• WORK INSTRUCTIONS: Lay out every line of text in the listing below as a Markdown table with two columns, Row and Line. Number the rows in order, leave out blank lines, and omit the pictures.

• SUPPLIED MATERIAL:
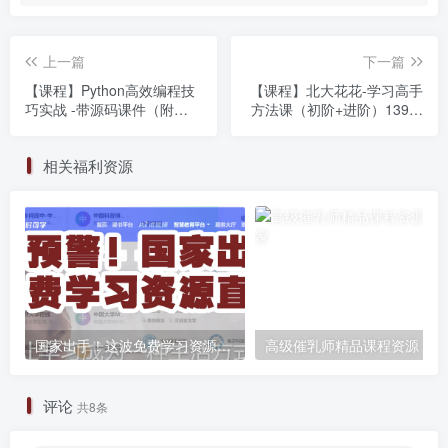
上一篇
下一篇
【课程】Python高效编程技
【课程】北大花花-学习高手
巧实战 -带源码课件（附
方法课（初阶+进阶）139节
Python进阶训练营）
课
相关福利资源
国家出手！这波免费学习资源直接封神 宝藏预警⚠️：8.8万条教材+清北名师课，国家给你的知识锦鲤来了！ 原来国家悄悄铺了这么多免费学习赛道
高级催乳师精品课程资源
评论
共8条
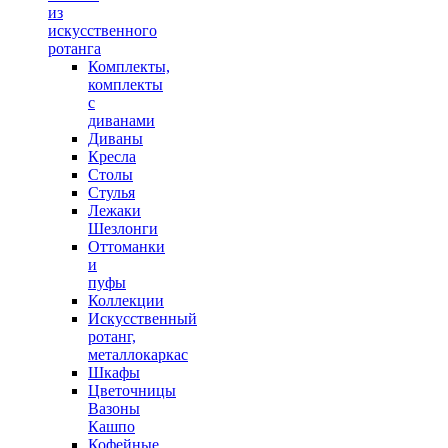
из
искусственного
ротанга
Комплекты,
комплекты
с
диванами
Диваны
Кресла
Столы
Стулья
Лежаки
Шезлонги
Оттоманки
и
пуфы
Коллекции
Искусственный
ротанг,
металлокаркас
Шкафы
Цветочницы
Вазоны
Кашпо
Кофейные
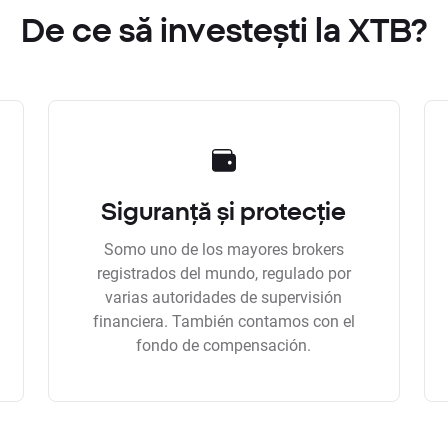
De ce să investești la XTB?
Siguranță și protecție
Somo uno de los mayores brokers
registrados del mundo, regulado por
varias autoridades de supervisión
financiera. También contamos con el
fondo de compensación.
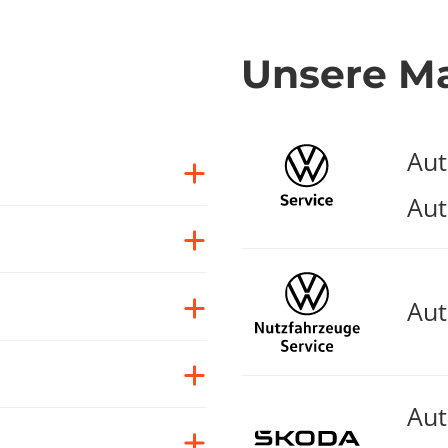
Unsere M
Au
Aut
Au
Au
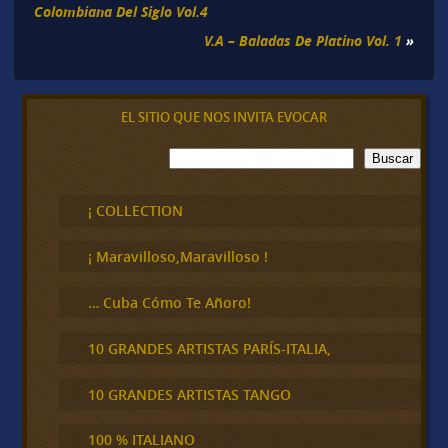
Colombiana Del Siglo Vol.4
V.A – Baladas De Platino Vol. 1
»
EL SITIO QUE NOS INVITA EVOCAR
B
Buscar
u
s
c
¡ COLLECTION
a
r
¡ Maravilloso,Maravilloso !
… Cuba Cómo Te Añoro!
10 GRANDES ARTISTAS PARÍS-ITALIA,
10 GRANDES ARTISTAS TANGO
100 % ITALIANO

• EXERCISE OUTPUT:
| Row | Line |
|---|---|
| 1 | 上一篇 |
| 2 | 下一篇 |
| 3 | 【课程】Python高效编程技 |
| 4 | 【课程】北大花花-学习高手 |
| 5 | 巧实战 -带源码课件（附 |
| 6 | 方法课（初阶+进阶）139节 |
| 7 | Python进阶训练营） |
| 8 | 课 |
| 9 | 相关福利资源 |
| 10 | 国家出手！这波免费学习资源直接封神 宝藏预警⚠️：8.8万条教材+清北名师课，国家给你的知识锦鲤来了！ 原来国家悄悄铺了这么多免费学习赛道 |
| 11 | 高级催乳师精品课程资源 |
| 12 | 评论 |
| 13 | 共8条 |
| 14 | из |
| 15 | искусственного |
| 16 | ротанга |
| 17 | Комплекты, |
| 18 | комплекты |
| 19 | с |
| 20 | диванами |
| 21 | Диваны |
| 22 | Кресла |
| 23 | Столы |
| 24 | Стулья |
| 25 | Лежаки |
| 26 | Шезлонги |
| 27 | Оттоманки |
| 28 | и |
| 29 | пуфы |
| 30 | Коллекции |
| 31 | Искусственный |
| 32 | ротанг, |
| 33 | металлокаркас |
| 34 | Шкафы |
| 35 | Цветочницы |
| 36 | Вазоны |
| 37 | Кашпо |
| 38 | Кофейные |
| 39 | De ce să investești la XTB? |
| 40 | Siguranță și protecție |
| 41 | Somo uno de los mayores brokers |
| 42 | registrados del mundo, regulado por |
| 43 | varias autoridades de supervisión |
| 44 | financiera. También contamos con el |
| 45 | fondo de compensación. |
| 46 | Unsere M |
| 47 | Au |
| 48 | Aut |
| 49 | Au |
| 50 | Au |
| 51 | Colombiana Del Siglo Vol.4 |
| 52 | V.A – Baladas De Platino Vol. 1 |
| 53 | » |
| 54 | EL SITIO QUE NOS INVITA EVOCAR |
| 55 | B |
| 56 | Buscar |
| 57 | u |
| 58 | s |
| 59 | c |
| 60 | ¡ COLLECTION |
| 61 | a |
| 62 | r |
| 63 | ¡ Maravilloso,Maravilloso ! |
| 64 | … Cuba Cómo Te Añoro! |
| 65 | 10 GRANDES ARTISTAS PARÍS-ITALIA, |
| 66 | 10 GRANDES ARTISTAS TANGO |
| 67 | 100 % ITALIANO |